Copy out the lines of the records below, and only those lines, from the one with "coffee table: present" through the one with "floor lamp: present", exactly as they appear.

# LISTED ENTRIES
********

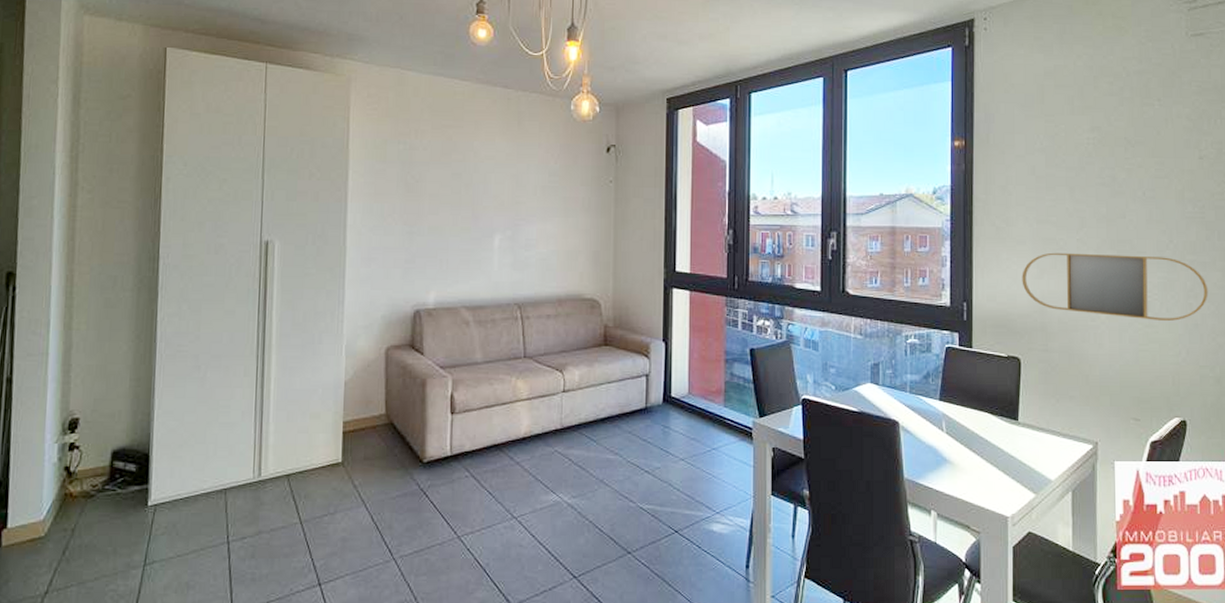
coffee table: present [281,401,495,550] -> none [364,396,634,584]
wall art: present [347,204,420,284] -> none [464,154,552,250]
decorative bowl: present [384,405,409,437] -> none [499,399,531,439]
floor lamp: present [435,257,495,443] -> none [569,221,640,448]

********

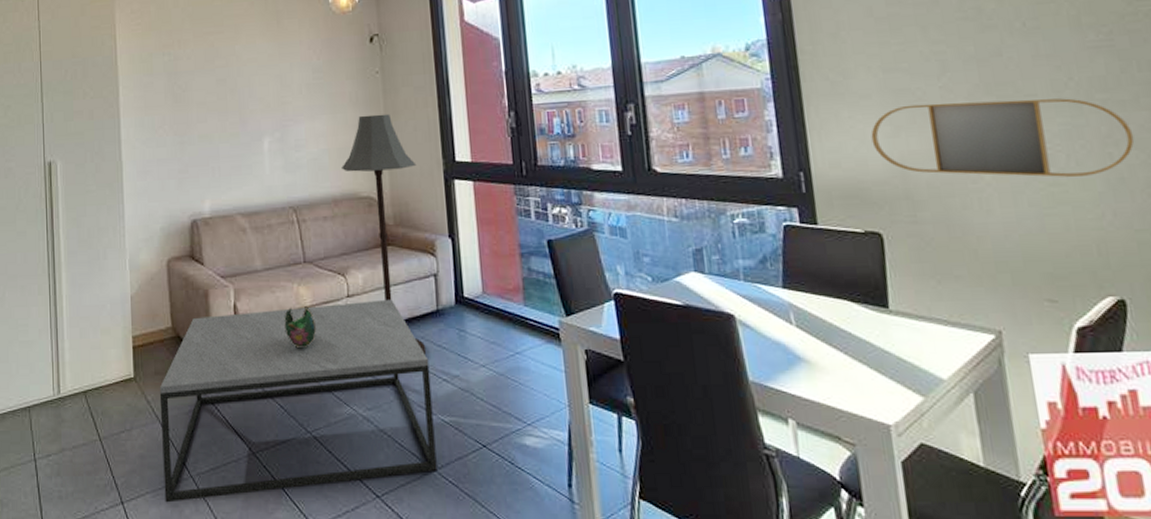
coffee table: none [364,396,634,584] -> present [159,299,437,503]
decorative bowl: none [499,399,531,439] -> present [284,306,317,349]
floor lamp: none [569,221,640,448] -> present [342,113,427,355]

********

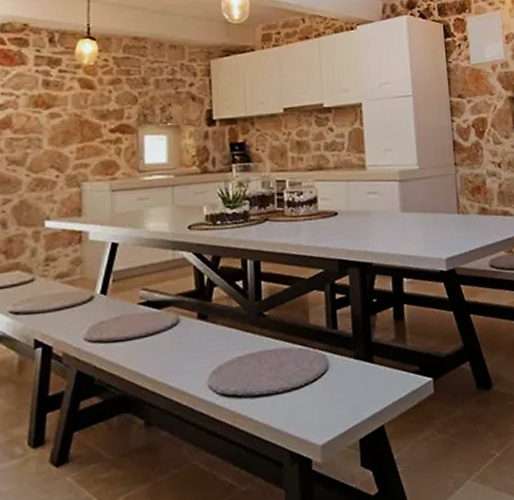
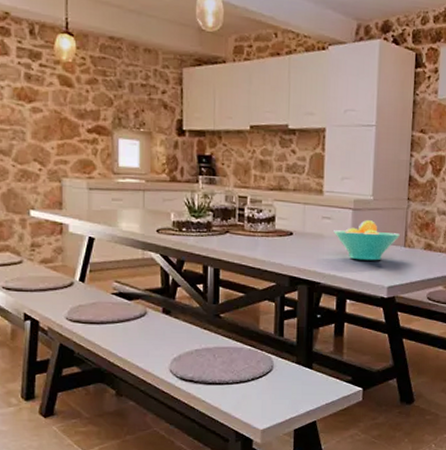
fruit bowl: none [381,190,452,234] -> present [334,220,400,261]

********

# ANSWER TO THIS TASK
coffee table: present [281,401,495,550] -> none [364,396,634,584]
wall art: present [347,204,420,284] -> none [464,154,552,250]
decorative bowl: present [384,405,409,437] -> none [499,399,531,439]
floor lamp: present [435,257,495,443] -> none [569,221,640,448]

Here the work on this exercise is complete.